Reprocessing WEEE to recover the valuable metals is not a simple task. WEEE is a heterogeneous mixture of metallic and non-metallic fractions, where the components containing valuable metals are strongly bonded to other components that may have little or no value [7, 8]. Furthermore, common electronic devices may include lead, mercury, and arsenic, which are hazardous elements. Proper management of e-waste is, therefore, a must, as it can pollute ground water, acidify the soil, generate toxic fumes and gases in burning, accumulate in municipal disposal areas, and release carcinogenic substances [9].

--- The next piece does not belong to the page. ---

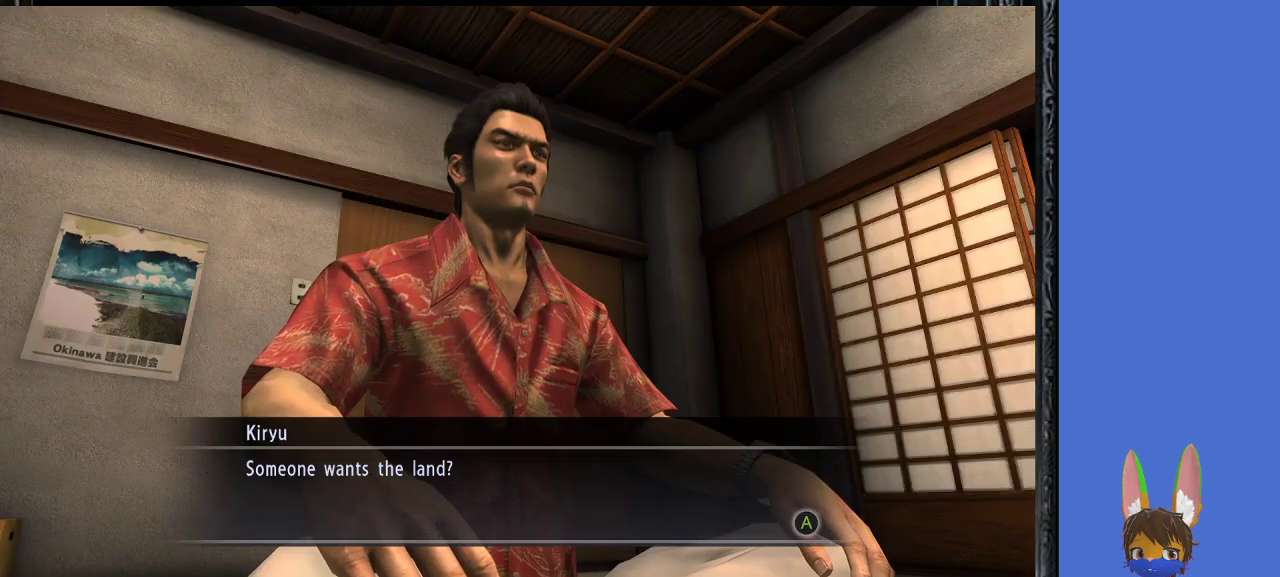
{"buttons": [], "left_stick": "center", "right_stick": "center", "events": [[400, "CROSS", "down"], [500, "CROSS", "up"]]}
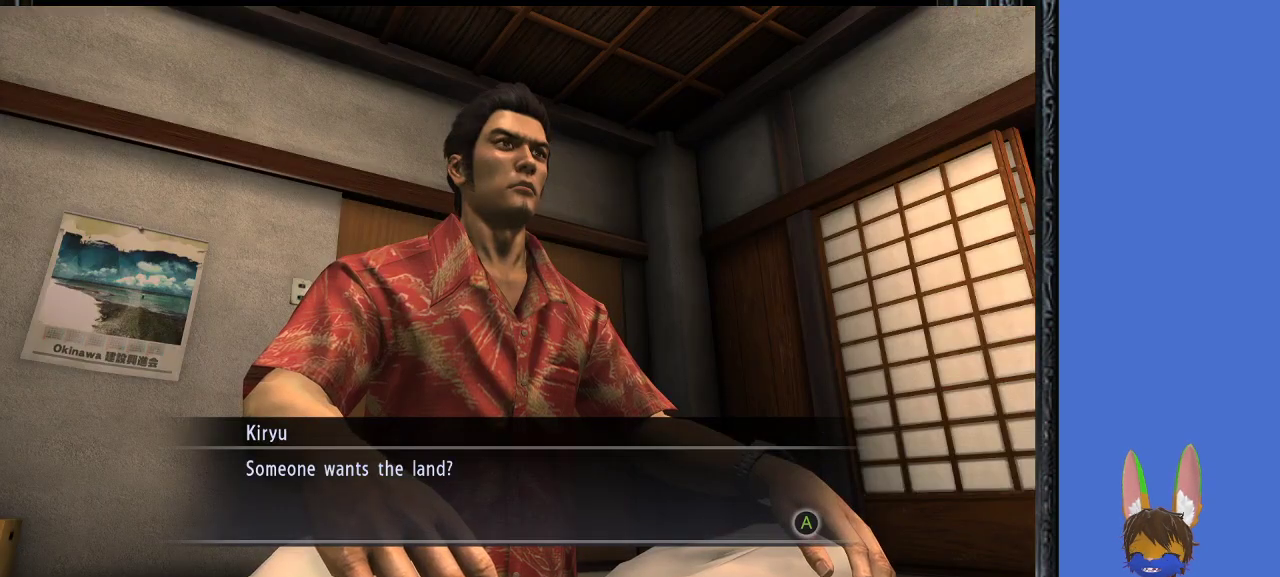
{"buttons": [], "left_stick": "center", "right_stick": "center", "events": [[100, "CROSS", "down"], [200, "CROSS", "up"]]}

Waste-printed circuit boards (WPCBs) are an important part of WEEE: they account for 2–3% of its total mass [4, 10]. WPCBs consist mostly of nonconductive insulator materials and several metals, such as copper and precious metals (PMs). The concentrations of PMs, specifically gold, silver, platinum, and palladium, in WPCBs can be considerably higher than in their primary sources [11]. Moreover, as primary precious metal resources are steadily depleting, the demand for these metals is growing in many sectors. Therefore, recycling of precious metals from WPCBs is of significant interest. The value of precious metals comprises 80% of the value of scrap electronic devices, despite their small quantities [12]. For these reasons, manufacturers, environmental agencies, and governments around the globe are attempting to find systematic and environmentally sustainable ways of recycling precious metals from WPCBs.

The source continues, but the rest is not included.